Bunun üzerine Cenab-ı Hak hemen Hz. Muhammed’e @ cevabi ayetleri nazil etmiş ve Hz. Muhammed’in @ nutkuna (Necm suresine) vahyedilen bu ayetler ile şöyle devam etmiştir;
“Ey Mekke halkı! Şimdi düşünün bakalım şu haktan, hakikatten yüz çevirenin sözlerini. Soygun ve sömürü tezgâhları açığa çıkınca, hemen sizleri kaybetmemek için rüşvet verir gibi yeni bir oyunla sizleri kendi saflarında tutmaya çalışıyorlar. Sıkışınca ustaca yeni numaralara giriştiklerini görmüyor musunuz? Sizlere biraz ekonomik rahatlık sağlayacak, biraz iyileştirme yapacaklar daha sonra o verdiklerini kat kat geri alacaklar. Yani kaşıkla verip sapıyla da gözünüzü çıkaracaklar. Bu yalan vaatlerle sizi kendi saflarında tutmayı hesap ediyorlar. Fakat geleceğin / gaybın bilgisi kendi yanlarında mı onların? Onlar hiç görmüyorlar mı? İş onlar açısından felakete gidiyor. Ayaklarının kaydığını göremiyorlar. Artık bu tür vaatler, sistemin değişimini engelleyemeyecektir. Eninde sonunda insanlar tevhidi dünya görüşüne kayacaklar ve şirk sistemi yıkılacaktır.”

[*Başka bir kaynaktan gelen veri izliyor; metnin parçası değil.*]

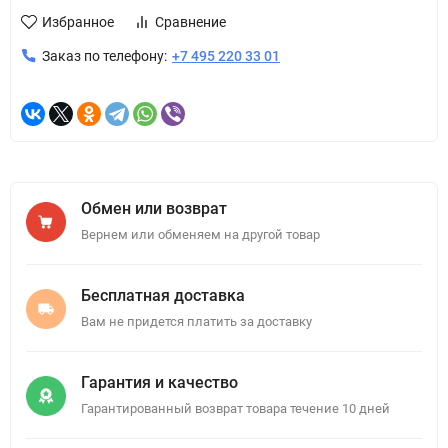
Избранное
Сравнение
Заказ по телефону:
+7 495 220 33 01
Обмен или возврат
Вернем или обменяем на другой товар
Бесплатная доставка
Вам не придется платить за доставку
Гарантия и качество
Гарантированный возврат товара течение 10 дней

“Ey Mekke halkı! Yine düşünün şu itiraz edenin sözlerini. Güya bu şirk sisteminin baronları ister ekonomik ister sosyal ve isterse kozmik olsun herhangi bir kriz, bunalım ve kıyamet anında sizin yanınızda olacaklarmış ve sizlerin sıkıntılarınızı giderecek, yüklerinizi ve günahlarınızı üstlenecek ve sizleri kurtaracaklarmış. Bunlar Musa @ ve İbrahim @ peygamberlerin öğretilerinde yer alan düsturları okumadılar mı? Onlara kriz ve bunalım günlerinde, hesap günü zamanlarında hiç kimsenin başka birisine ait olan yükü çekmeyeceği, hiç kimsenin kendi sorumluluğundan başka diğer insanların sorumluğunu üstlenmeyeceğini, hiçbir günahkarın başka bir günahkarın yükünü üstlenmeyeceği bildirilmedi mi? Elbette ki bu hususları onlar gayet iyi biliyorlar. Geçmiş öğretilerden elbette ki çok iyi haberleri var ama sizi yine de çocuk kandırır gibi kandırmaya çalışıyorlar.”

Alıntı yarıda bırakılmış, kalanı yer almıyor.